Monday 1 July 2013

Group One Carcinogens, revisted

Cancer is scary, so the usual lot are again pumping the alcohol-cancer link.
The Cancer Society of New Zealand says Kiwis are only now sobering up to the link between alcohol and cancer, just as we did more than 30 years ago with smoking and lung cancer.
Strong links between drinking more than two or three units a day have been established to deadly digestive tract cancers including mouth, throat, larynx and oesophageal cancers.
There are also strong links between alcohol and bowel, breast and prostate cancers.
The warning comes on as some Kiwis sign up for Dry July, a month without drinking alcohol. Those taking part are encouraged to sign up sponsors in support of cancer services.
Dr Jan Pearson, of the Cancer Society, said it was time Kiwis started talking about the risks of excessive drinking.
"We are probably at the stage now that we were at 30 years ago with tobacco," she said.
Otago University public health professor Tony Blakely said alcohol "absolutely" contributed to cancer rates.
"Alcohol has more obvious impacts on injuries, deaths, social bedlam, unwanted pregnancies and suicides," he said.
Christchurch Professor Doug Sellman, of the National Addiction Centre, said that 25 per cent of alcohol-related deaths "are actually cancer deaths.
"The ethanol in alcohol is a group one carcinogen, like asbestos," he said.
First, they're right: alcohol is a known Group 1 carcinogen, along with diesel exhaust, ciclosporin, estrogen-based oral contraceptives and menopausal therapy, risky sex (Hep B & C, HPV, HIV), the sun, mineral oils, salted fish, wood dust, painting, boot & shoe manufacture and repair, plutonium, and rather a few other things.
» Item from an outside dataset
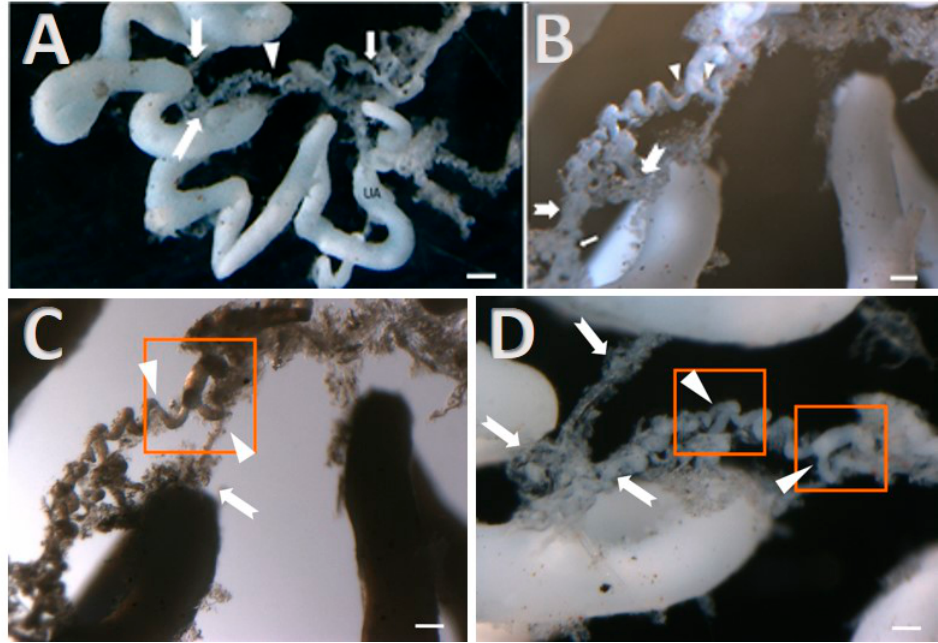
Figure 2. ( A ) Vascularization images of mare oviduct depicted by means of the injection-corrosion technique. On the left panel, one can observe the uterine artery (UA), the isthmus vascularization (arrow), the ampulla vessels (arrowhead) and vascularization of the infundibulum (indented arrow), bar = 0.33 cm. ( B ) Magnification of the arteries in the ampulla shows that a pattern of dichotomic division is present. These vessels go further into small arterioles (indented arrows) in a coiled configuration, providing vascularization of the infundibulum and fimbria, where ramifications are of the brush or comb type, bar = 0.15 cm. ( C ) Visualization by transillumination shows dichotomy divisions of vessels in the ampulla (orange box, head arrows), bar = 0.15 cm. ( D ) Vessels in the infundibulum are small arterioles that split once again in a dichotomous way (orange square) and process as tuffs of vessels that sprout laterally or in a terminal way in the fimbria (indented arrows), bar = 0.15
Alcohol has a bundle of positive and negative health effects. At low doses, for most people, the positive dominates. That's why we get a J-curve with about a 16% reduction in the risk of all-source mortality around one standard drink per day. After about 3-4 standard drinks per day, you start  exceeding non-drinkers' mortality risk. Unless you have a strong family history of particular diseases that are positively or negatively affected by alcohol, it makes far more sense to watch the aggregate J curve than to follow the disease-by-disease effects.

Update: Here's Thomas Lumley over at StatChat:
The phrase “group one carcinogen” is only relevant in an argument over whether the risk is zero or non-zero. Its use in other contexts suggests that someone doesn’t know what it means, or perhaps hopes that you don’t.
Dave Guerin at summarises:
  1. Dodgy Advocacy Otago Uni’s Profs Doug Sellman and Tony Blakely commented on alcohol and cancer, with Sellman saying that the “alcohol in ethanol is a group one carcinogen”. This is a great example of Sellman’s dodgy advocacy work. Canterbury’s Eric Crampton points out a few other group 1 carcinogens (the sun, salted fish, wood dust), while Auckland’s Prof Thomas Lumley points out that being in group 1 simply means that a cancer risk has been established, high or low. Lumley went on to say that using the group 1 term in most contexts “suggests that someone doesn’t know what it means, or perhaps hopes that you don’t”. Quite.